Reproduce every line of the material below word for word and in the same order.

+ + + +

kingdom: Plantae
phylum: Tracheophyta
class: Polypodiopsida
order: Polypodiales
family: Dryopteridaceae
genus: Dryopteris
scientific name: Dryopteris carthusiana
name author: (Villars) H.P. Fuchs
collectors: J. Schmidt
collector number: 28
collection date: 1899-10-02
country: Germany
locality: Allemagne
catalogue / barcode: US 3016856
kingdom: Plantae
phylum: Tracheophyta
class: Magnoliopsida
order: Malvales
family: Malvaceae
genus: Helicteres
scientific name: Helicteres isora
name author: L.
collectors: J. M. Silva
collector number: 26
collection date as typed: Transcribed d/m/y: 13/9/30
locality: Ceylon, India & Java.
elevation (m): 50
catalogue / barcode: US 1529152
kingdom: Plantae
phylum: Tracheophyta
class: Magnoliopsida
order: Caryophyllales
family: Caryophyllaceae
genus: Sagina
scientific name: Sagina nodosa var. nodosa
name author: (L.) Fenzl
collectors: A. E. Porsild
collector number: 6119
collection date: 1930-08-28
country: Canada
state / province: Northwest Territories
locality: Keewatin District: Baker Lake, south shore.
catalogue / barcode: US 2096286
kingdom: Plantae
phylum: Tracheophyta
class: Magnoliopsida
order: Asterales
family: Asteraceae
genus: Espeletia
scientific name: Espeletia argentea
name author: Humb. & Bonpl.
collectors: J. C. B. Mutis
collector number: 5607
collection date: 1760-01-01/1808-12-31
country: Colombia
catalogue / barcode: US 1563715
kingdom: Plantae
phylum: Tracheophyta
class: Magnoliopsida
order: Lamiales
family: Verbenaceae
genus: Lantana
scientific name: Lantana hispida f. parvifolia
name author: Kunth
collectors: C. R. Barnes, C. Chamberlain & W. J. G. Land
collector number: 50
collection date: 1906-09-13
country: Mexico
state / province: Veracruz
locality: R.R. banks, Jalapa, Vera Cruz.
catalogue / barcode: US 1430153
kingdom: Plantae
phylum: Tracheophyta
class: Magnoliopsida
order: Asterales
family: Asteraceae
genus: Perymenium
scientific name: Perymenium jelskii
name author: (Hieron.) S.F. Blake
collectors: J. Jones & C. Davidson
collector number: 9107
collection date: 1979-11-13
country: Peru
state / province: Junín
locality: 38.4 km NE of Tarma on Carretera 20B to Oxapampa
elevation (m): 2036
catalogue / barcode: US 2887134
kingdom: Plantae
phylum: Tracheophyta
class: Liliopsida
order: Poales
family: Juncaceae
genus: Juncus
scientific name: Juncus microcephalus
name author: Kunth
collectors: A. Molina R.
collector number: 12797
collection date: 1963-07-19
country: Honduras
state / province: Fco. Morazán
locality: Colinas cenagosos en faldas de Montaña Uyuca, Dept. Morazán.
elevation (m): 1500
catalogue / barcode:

+ + + +

(Written solution)
kingdom: Plantae
phylum: Tracheophyta
class: Polypodiopsida
order: Polypodiales
family: Dryopteridaceae
genus: Dryopteris
scientific name: Dryopteris carthusiana
name author: (Villars) H.P. Fuchs
collectors: J. Schmidt
collector number: 28
collection date: 1899-10-02
country: Germany
locality: Allemagne
catalogue / barcode: US 3016856
kingdom: Plantae
phylum: Tracheophyta
class: Magnoliopsida
order: Malvales
family: Malvaceae
genus: Helicteres
scientific name: Helicteres isora
name author: L.
collectors: J. M. Silva
collector number: 26
collection date as typed: Transcribed d/m/y: 13/9/30
locality: Ceylon, India & Java.
elevation (m): 50
catalogue / barcode: US 1529152
kingdom: Plantae
phylum: Tracheophyta
class: Magnoliopsida
order: Caryophyllales
family: Caryophyllaceae
genus: Sagina
scientific name: Sagina nodosa var. nodosa
name author: (L.) Fenzl
collectors: A. E. Porsild
collector number: 6119
collection date: 1930-08-28
country: Canada
state / province: Northwest Territories
locality: Keewatin District: Baker Lake, south shore.
catalogue / barcode: US 2096286
kingdom: Plantae
phylum: Tracheophyta
class: Magnoliopsida
order: Asterales
family: Asteraceae
genus: Espeletia
scientific name: Espeletia argentea
name author: Humb. & Bonpl.
collectors: J. C. B. Mutis
collector number: 5607
collection date: 1760-01-01/1808-12-31
country: Colombia
catalogue / barcode: US 1563715
kingdom: Plantae
phylum: Tracheophyta
class: Magnoliopsida
order: Lamiales
family: Verbenaceae
genus: Lantana
scientific name: Lantana hispida f. parvifolia
name author: Kunth
collectors: C. R. Barnes, C. Chamberlain & W. J. G. Land
collector number: 50
collection date: 1906-09-13
country: Mexico
state / province: Veracruz
locality: R.R. banks, Jalapa, Vera Cruz.
catalogue / barcode: US 1430153
kingdom: Plantae
phylum: Tracheophyta
class: Magnoliopsida
order: Asterales
family: Asteraceae
genus: Perymenium
scientific name: Perymenium jelskii
name author: (Hieron.) S.F. Blake
collectors: J. Jones & C. Davidson
collector number: 9107
collection date: 1979-11-13
country: Peru
state / province: Junín
locality: 38.4 km NE of Tarma on Carretera 20B to Oxapampa
elevation (m): 2036
catalogue / barcode: US 2887134
kingdom: Plantae
phylum: Tracheophyta
class: Liliopsida
order: Poales
family: Juncaceae
genus: Juncus
scientific name: Juncus microcephalus
name author: Kunth
collectors: A. Molina R.
collector number: 12797
collection date: 1963-07-19
country: Honduras
state / province: Fco. Morazán
locality: Colinas cenagosos en faldas de Montaña Uyuca, Dept. Morazán.
elevation (m): 1500
catalogue / barcode:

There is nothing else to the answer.